Siglec‐15 expression positively correlates with CD8⁺ T cell exhaustion in HNSCC patients. (A) Representative images of immunohistochemical staining for AhR, Siglec‐15, and PD‐L1 on a TMA of 70 HNSCC patients. (B) The correlation between Siglec‐15 expression and AhR expression using immunoreactive score (IRS) (n = 70). (C) Comparison of positive percentage of Siglec‐15 and PD‐L1 expression in HNSCC (n = 70). (D) GEPIA HNSCC dataset shows SIGLEC15 expression with the corresponding survival rates (n = 50) (E) Representative images show CD8⁺PD‐1⁺ T cells using multiplex immunofluorescence staining in TMA (n = 70). (F) A schematic showing the mechanism via which Kyn/AhR/Siglec‐15 signaling promotes CD8⁺ T cell exhaustion.

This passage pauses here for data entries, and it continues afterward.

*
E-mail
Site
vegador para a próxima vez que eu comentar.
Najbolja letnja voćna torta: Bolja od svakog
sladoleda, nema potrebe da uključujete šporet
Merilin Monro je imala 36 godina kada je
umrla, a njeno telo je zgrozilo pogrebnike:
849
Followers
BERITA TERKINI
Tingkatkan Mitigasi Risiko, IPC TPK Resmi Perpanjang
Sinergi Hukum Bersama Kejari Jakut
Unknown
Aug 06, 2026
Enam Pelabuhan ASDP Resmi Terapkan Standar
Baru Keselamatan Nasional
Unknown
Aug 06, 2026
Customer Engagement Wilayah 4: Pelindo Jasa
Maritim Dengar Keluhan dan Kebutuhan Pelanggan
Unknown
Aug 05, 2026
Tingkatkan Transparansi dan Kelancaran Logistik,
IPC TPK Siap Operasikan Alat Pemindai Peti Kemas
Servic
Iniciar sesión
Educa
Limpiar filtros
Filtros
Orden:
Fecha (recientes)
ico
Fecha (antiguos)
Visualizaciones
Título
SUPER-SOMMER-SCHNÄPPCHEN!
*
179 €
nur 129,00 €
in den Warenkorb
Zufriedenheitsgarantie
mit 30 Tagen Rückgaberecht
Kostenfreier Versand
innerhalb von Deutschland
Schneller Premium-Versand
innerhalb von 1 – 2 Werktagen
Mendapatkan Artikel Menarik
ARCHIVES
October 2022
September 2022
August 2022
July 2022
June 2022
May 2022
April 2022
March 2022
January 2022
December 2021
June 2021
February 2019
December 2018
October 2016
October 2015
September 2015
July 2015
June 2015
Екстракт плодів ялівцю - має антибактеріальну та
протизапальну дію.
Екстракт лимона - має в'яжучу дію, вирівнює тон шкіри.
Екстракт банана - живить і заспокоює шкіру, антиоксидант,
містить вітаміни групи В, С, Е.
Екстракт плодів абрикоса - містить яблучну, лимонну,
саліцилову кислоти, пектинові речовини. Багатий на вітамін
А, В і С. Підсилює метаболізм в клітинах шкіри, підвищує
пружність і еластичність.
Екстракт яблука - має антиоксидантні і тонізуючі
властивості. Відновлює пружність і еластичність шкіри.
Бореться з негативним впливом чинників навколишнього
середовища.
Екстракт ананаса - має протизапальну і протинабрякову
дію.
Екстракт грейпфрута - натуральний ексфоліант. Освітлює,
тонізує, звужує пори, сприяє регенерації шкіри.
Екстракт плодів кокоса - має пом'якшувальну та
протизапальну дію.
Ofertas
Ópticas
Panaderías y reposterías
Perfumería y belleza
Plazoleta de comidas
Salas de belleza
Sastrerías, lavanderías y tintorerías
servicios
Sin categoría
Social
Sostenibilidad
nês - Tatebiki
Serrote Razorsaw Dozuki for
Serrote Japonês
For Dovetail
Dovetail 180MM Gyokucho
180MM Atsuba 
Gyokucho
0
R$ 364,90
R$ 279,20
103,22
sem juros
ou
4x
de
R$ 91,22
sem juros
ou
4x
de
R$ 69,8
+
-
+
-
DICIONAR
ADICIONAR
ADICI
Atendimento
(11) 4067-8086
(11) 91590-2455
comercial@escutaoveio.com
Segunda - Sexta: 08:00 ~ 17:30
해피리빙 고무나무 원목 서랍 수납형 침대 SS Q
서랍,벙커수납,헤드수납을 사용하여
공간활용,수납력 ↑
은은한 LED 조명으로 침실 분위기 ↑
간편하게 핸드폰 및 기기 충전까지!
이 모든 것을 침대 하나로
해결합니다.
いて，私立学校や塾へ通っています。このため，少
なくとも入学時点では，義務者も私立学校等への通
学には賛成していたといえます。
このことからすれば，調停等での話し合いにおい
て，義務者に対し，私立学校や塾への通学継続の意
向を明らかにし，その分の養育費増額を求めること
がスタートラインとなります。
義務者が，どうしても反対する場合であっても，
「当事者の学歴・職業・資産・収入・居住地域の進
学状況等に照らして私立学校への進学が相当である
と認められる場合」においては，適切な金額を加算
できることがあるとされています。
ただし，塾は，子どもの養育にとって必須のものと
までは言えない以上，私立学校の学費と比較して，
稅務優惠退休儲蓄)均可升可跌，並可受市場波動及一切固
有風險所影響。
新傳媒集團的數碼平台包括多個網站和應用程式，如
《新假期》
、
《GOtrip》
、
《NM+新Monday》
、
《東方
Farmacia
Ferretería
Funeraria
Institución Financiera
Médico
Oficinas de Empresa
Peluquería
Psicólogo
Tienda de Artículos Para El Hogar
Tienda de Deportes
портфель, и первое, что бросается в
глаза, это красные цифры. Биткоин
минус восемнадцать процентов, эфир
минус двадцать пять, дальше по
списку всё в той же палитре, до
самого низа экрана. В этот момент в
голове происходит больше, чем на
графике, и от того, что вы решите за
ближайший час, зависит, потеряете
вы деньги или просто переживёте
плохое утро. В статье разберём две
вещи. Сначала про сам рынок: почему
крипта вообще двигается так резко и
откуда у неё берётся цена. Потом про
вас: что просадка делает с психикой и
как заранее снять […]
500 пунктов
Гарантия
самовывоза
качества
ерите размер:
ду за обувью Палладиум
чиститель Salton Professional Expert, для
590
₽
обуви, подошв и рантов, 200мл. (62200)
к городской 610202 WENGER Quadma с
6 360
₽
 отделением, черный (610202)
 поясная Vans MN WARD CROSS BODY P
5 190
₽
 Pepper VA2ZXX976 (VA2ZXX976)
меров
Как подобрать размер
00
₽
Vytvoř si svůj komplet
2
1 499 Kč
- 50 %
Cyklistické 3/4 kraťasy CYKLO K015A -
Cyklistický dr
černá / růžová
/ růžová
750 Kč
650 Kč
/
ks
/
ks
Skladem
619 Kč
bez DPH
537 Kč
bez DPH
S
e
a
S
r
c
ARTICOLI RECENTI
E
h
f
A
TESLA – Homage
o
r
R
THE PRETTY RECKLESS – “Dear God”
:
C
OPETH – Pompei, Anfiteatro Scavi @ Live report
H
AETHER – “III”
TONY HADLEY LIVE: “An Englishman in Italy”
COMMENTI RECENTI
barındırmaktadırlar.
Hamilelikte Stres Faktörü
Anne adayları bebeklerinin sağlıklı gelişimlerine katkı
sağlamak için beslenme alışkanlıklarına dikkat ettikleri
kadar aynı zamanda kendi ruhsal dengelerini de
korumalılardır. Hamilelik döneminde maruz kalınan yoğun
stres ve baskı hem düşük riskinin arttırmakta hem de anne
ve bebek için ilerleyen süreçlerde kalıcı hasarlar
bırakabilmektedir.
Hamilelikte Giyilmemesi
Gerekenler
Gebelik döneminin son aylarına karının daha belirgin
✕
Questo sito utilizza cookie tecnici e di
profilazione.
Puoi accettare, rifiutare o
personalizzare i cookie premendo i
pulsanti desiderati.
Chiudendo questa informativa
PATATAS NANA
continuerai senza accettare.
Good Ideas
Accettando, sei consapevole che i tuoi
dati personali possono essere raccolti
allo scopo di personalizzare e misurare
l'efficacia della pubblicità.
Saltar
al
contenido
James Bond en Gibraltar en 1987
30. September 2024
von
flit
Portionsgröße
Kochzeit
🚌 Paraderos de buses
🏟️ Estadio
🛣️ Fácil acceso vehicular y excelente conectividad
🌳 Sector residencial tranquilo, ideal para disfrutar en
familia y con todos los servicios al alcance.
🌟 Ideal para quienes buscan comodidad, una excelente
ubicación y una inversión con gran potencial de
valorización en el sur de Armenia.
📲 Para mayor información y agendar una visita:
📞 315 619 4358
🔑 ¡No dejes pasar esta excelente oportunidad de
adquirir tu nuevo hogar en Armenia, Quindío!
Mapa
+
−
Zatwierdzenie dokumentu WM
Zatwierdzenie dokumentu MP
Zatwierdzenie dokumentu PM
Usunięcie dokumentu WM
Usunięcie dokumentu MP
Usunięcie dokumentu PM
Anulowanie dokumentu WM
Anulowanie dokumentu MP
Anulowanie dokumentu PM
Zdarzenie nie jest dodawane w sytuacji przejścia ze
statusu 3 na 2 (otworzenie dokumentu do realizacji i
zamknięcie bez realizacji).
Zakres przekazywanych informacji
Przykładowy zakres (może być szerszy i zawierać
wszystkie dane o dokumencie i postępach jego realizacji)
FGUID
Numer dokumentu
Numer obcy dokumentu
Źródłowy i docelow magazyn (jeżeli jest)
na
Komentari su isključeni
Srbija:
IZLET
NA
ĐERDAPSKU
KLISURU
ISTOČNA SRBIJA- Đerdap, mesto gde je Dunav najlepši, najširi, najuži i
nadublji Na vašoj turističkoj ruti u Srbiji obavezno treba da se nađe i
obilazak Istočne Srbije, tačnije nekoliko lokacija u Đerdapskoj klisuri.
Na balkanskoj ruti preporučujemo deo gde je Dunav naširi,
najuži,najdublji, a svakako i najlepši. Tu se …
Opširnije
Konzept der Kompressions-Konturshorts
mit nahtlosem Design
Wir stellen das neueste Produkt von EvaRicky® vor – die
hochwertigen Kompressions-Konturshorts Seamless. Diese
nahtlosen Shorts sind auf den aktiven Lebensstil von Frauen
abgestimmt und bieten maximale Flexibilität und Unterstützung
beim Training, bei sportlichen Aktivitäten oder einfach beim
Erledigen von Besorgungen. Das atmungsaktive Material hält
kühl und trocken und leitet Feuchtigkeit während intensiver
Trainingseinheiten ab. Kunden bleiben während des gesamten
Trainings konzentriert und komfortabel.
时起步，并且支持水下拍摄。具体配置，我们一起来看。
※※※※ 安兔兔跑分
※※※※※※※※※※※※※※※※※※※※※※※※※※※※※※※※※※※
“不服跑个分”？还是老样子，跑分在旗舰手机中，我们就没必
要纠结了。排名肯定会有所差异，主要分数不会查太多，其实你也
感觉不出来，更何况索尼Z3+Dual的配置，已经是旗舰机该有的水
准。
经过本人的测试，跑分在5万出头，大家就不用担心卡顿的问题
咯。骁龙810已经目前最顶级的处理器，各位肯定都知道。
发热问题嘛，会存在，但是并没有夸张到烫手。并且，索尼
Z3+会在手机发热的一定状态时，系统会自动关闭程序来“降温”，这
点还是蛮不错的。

Data are represented as mean ± SEM. *P < 0.05, ***P < 0.001. Abbreviations: HNSCC, head and neck squamous cell carcinoma; AhR, aryl hydrocarbon receptor; PD‐L1, programmed death‐ligand 1; TMA, tissue microarray; IRS, immunoreactive score; GEPIA, Gene Expression Profiling Interactive Analysis; TPM, transcripts per million; PD‐1, programmed cell death protein 1; DAPI, 4',6‐diamidino‐2‐phenylindole; Trp, tryptophan; IDO, indoleamine 2,3‐dioxygenase 1; Kyn, kynurenine; BCH, 2‐Aminobicyclo‐(2,2,1)‐heptane‐2‐carboxylic acid; SEM, tandard error of the mean.